[TEXTE DE LECTURE]:
---*---

Eux défendent le contraire. Mais n’est-ce pas le principe de la politique ?

le média fait la peinture d’un monde apocalyptique où règnent le désordre et la fureur.

Quel délire ! Alors que tout va bien à St Germain des Prés, hein…

Et donne la parole à la droite dure ou extrême, nouvelle fan et coqueluche de Moscou (voir ci-contre). Forcément, elle accourt. Sur RT, les responsables du FN sont interrogés à propos de tout et n’importe quoi, et les moindres faits et gestes de Marine Le Pen sont relatés.

Oser faire ça à propos du 1er parti français, quel scandale démocratique !

Entre décembre et mars, le souverainiste Philippe de Villiers a aussi eu le droit à trois entretiens, dans lesquels il a pu donner libre cours à sa haine de «la religion du sans-frontiérisme et du multiculturalisme» et d’un monde transformé «en un marché planétaire de masses où le citoyen devient un simple consommateur asexué, apatride, désinstitué, nomade, déraciné». De même, les parlementaires prorusses des Républicains (LR), comme Thierry Mariani, l’un des plus fervents soutiens de Moscou en France, sont accueillis à bras ouverts.

---*---

[LIGNES FOURNIES]:

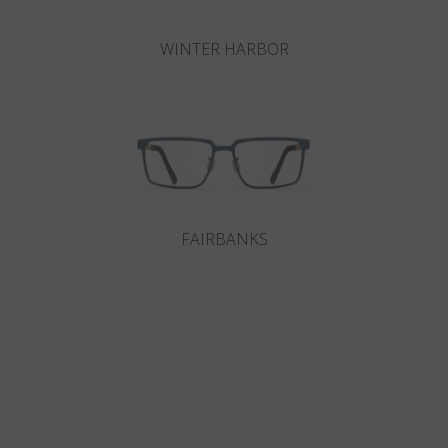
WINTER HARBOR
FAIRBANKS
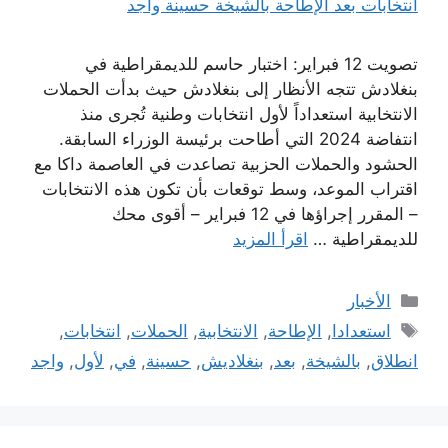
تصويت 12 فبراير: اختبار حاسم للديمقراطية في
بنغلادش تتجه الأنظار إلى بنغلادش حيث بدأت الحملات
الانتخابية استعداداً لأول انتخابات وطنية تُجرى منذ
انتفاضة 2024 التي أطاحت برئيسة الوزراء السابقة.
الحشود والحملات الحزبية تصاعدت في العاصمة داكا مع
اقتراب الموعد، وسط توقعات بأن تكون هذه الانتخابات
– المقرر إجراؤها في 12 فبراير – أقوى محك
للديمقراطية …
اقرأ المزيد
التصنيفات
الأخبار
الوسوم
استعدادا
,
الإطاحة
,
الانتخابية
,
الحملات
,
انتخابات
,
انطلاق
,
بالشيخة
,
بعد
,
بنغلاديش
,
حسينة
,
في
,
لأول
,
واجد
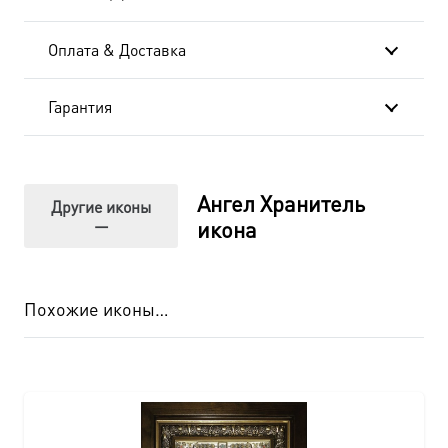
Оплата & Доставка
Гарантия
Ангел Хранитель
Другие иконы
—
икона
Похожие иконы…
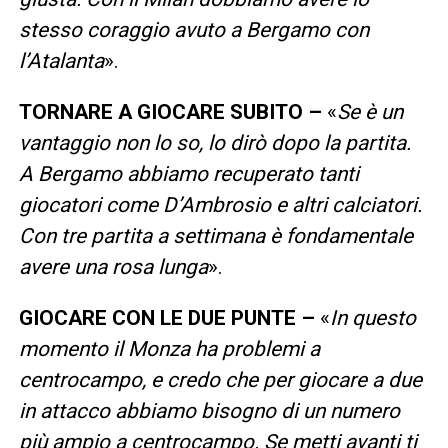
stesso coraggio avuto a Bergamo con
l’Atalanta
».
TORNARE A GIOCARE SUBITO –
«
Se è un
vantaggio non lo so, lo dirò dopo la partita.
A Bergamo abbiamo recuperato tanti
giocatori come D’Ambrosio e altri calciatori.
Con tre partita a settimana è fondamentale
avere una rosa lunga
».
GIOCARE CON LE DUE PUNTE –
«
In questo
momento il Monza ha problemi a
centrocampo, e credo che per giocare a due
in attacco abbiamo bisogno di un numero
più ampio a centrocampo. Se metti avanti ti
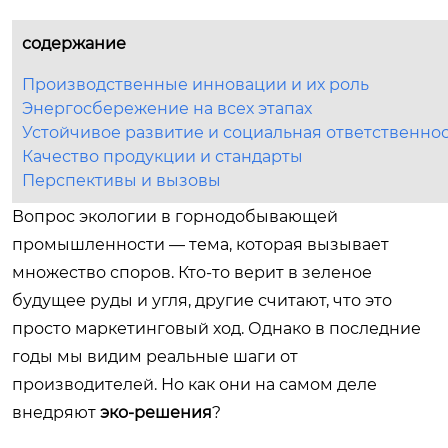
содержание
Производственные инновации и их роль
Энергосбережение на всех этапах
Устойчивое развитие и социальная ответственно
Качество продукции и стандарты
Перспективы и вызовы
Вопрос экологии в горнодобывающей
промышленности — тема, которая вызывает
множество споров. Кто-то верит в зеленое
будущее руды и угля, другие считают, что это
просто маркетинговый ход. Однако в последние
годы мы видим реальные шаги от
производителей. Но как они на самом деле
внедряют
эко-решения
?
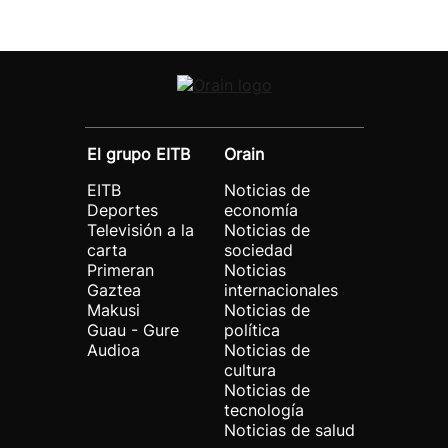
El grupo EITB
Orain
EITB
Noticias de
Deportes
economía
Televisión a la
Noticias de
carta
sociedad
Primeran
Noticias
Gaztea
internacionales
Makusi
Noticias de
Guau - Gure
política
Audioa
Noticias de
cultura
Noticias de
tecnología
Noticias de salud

---*---

[ACTIVITÉ 1]:
Recopiez le passage du texte sur RT en commençant à « le média fait » et en terminant à « français, quel scandale démocratique ! ».
[ACTIVITÉ 2]:
Selon le texte sur RT, combien d'entretiens Philippe de Villiers a-t-il obtenus entre décembre et mars ?

[RÉPONSE 1]:
le média fait la peinture d’un monde apocalyptique où règnent le désordre et la fureur.

Quel délire ! Alors que tout va bien à St Germain des Prés, hein…

Et donne la parole à la droite dure ou extrême, nouvelle fan et coqueluche de Moscou (voir ci-contre). Forcément, elle accourt. Sur RT, les responsables du FN sont interrogés à propos de tout et n’importe quoi, et les moindres faits et gestes de Marine Le Pen sont relatés.

Oser faire ça à propos du 1er parti français, quel scandale démocratique !

[RÉPONSE 2]:
Trois entretiens.